What is required — With the images left out, print all of the records below exactly.

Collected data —

+ + + +

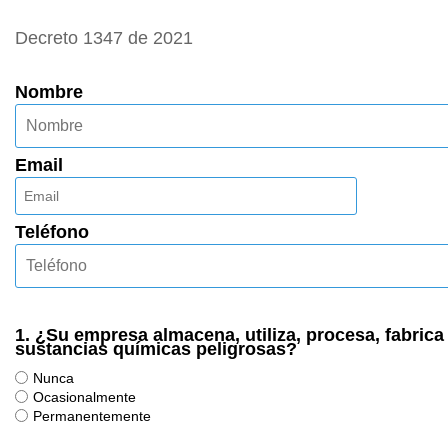
Decreto 1347 de 2021
Nombre
Email
Teléfono
1.
¿Su empresa almacena, utiliza, procesa, fabrica
sustancias químicas peligrosas?
Nunca
Ocasionalmente
Permanentemente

+ + + +

Solution to this task —
Decreto 1347 de 2021
Nombre
Email
Teléfono
1.
¿Su empresa almacena, utiliza, procesa, fabrica
sustancias químicas peligrosas?
Nunca
Ocasionalmente
Permanentemente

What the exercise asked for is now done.